Have you ever ordered a steak in a five star restaurant and had it presented to you swimming in an ocean of unbearably delectable thin brown sauce? That sauce is called 'jus'. I was fortunate enough to have such a meal at The Benelong in the Sydney Opera House, where I was dining with a top class chef.
"How do you make this stuff?" I asked him, slipping into raptures as the rich, complex flavour tantalised my taste buds.
"It's easy!" he said. "But it takes ages."
"I don't care how long it takes to make," I replied. "Tell me how to do it - I want to know!"
And that is how this recipe came into my hands. It does take ages to make - eight hours, in fact. But do try it! And when you serve it to your friends, watch their faces as their eyes light up with new found respect for your culinary talents!
1kg beef bones
1 squishy tomato
2 sticks of celery
Freshly ground black pepper
Freshly ground rock salt
1 bottle of red wine (plus some extra)
1 or 2 nobs of butter
1. Heat oven to 180 degrees Celsius.
2. Place the beef bones and all the vegetables in a roasting tray - no need to peel the veggies, skin on adds more flavour. Drizzle a generous amount of olive oil over everything, season with pepper and salt, then place on the middle shelf in the oven. Roast for two hours.
3. Transfer roasted beef bones and vegetables to a 15 litre stockpot. Pour entire bottle of wine into pot, then add water until everything is covered (this might not be possible as your bones might be poking out of the top of the pot. Bring to boil then reduce heat to medium and leave to simmer - FOR SIX HOURS!!!

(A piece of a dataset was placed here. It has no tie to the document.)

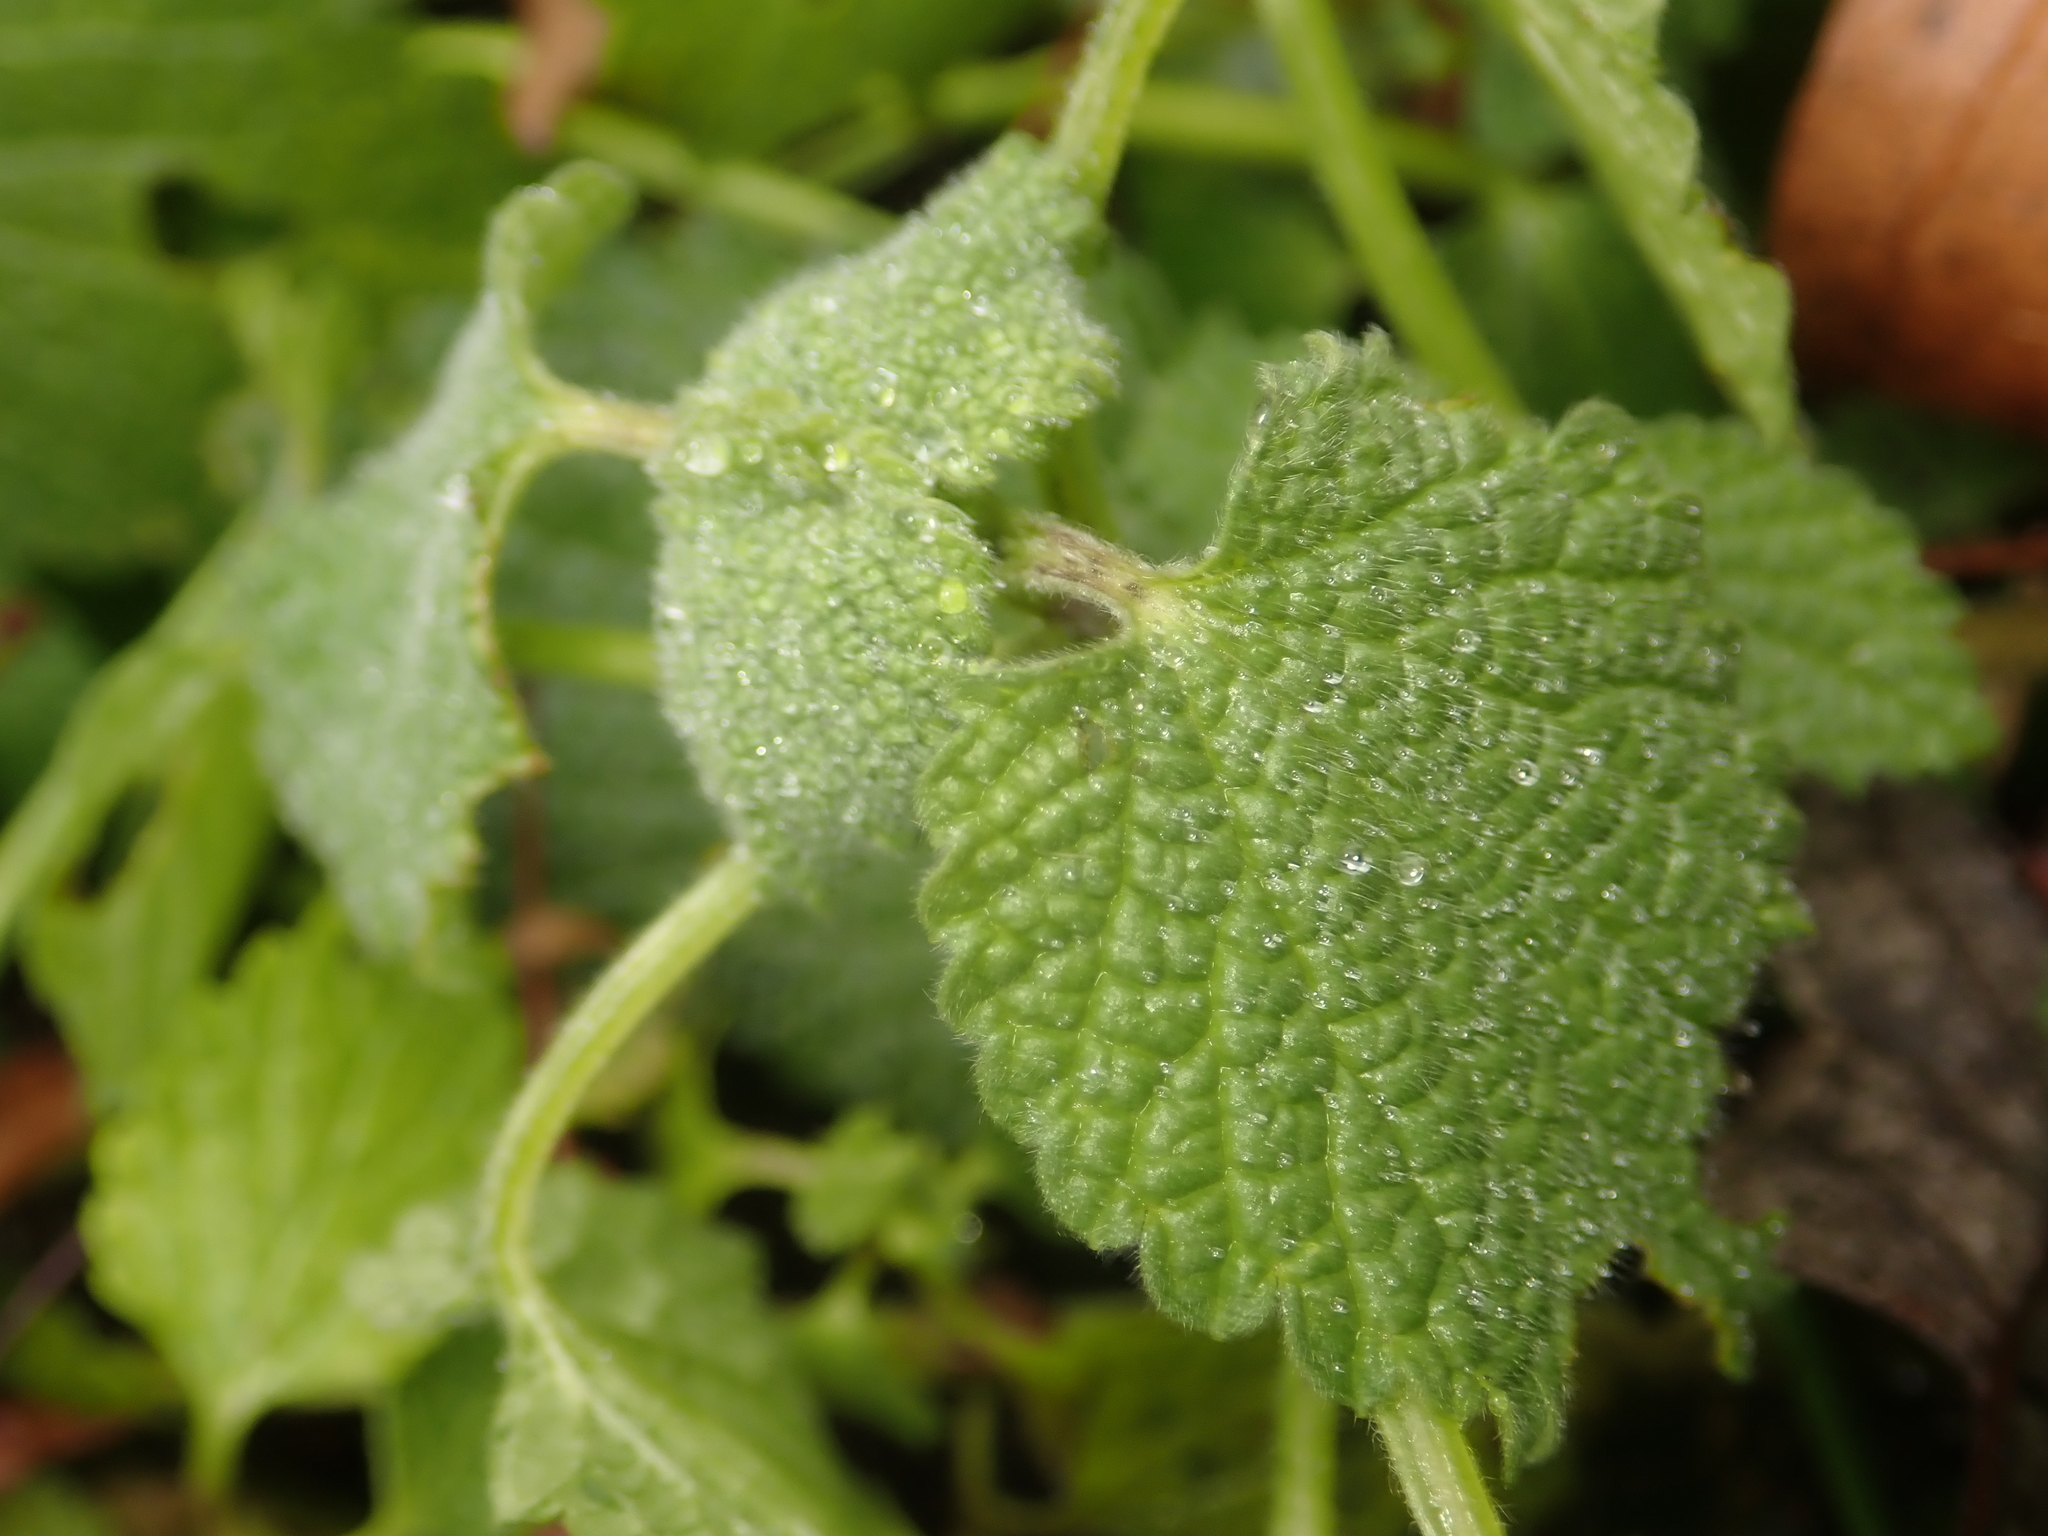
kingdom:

4. As the jus simmers, fat from the bones will rise to the surface. Skim the fat from the surface and discard. This is important - it will have an effect on the quality of your final product. Also be aware, depending on the type of beef bones you use, there may be a darker element to the surface scum - this is marrow from the centre of the bones. Don't sweat if you can't skim all the marrow off, but do try.
5. Allow the liquid in the pot to gradually reduce over the six hours, then remove the bones and reduce the jus further if desired. Do not be surprised if you only yield 1 litre of jus once the bones are removed.

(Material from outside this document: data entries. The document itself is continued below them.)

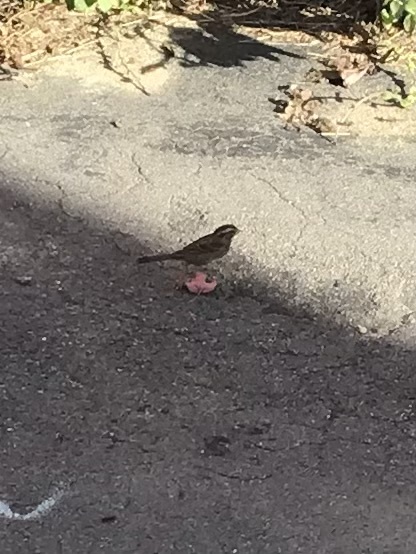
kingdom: Animalia
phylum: Chordata
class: Aves
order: Passeriformes
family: Passerellidae
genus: Zonotrichia
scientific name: Zonotrichia albicollis
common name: White-throated sparrow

6. Allow to cool completely, then carefully pour into ice cube trays and freeze (if you're not using immediately). Your jus will keep in the freezer for up to a month.
7. Re-preparing the jus is simple. Take one or two nobs of butter. Melt them in a frying pan over a high heat. Add four to six jus cubes (I estimate you need two per person you’re serving) and bring to a rolling simmer, stirring with a wooden spoon until combined. Add a little splash of extra red wine to finish, then spoon over your roast beef or pour around a bed of mashed potato and position your beef steak at an angle on top.
Note: Those who have cats or dogs may find the smell of the jus as it cooks drives their animals mad! Do not be surprised if you have to constantly shoo four footed friends from the kitchen! Extra meaty beef bones may yield morsels of meat – stave off crazed animals with these morsels!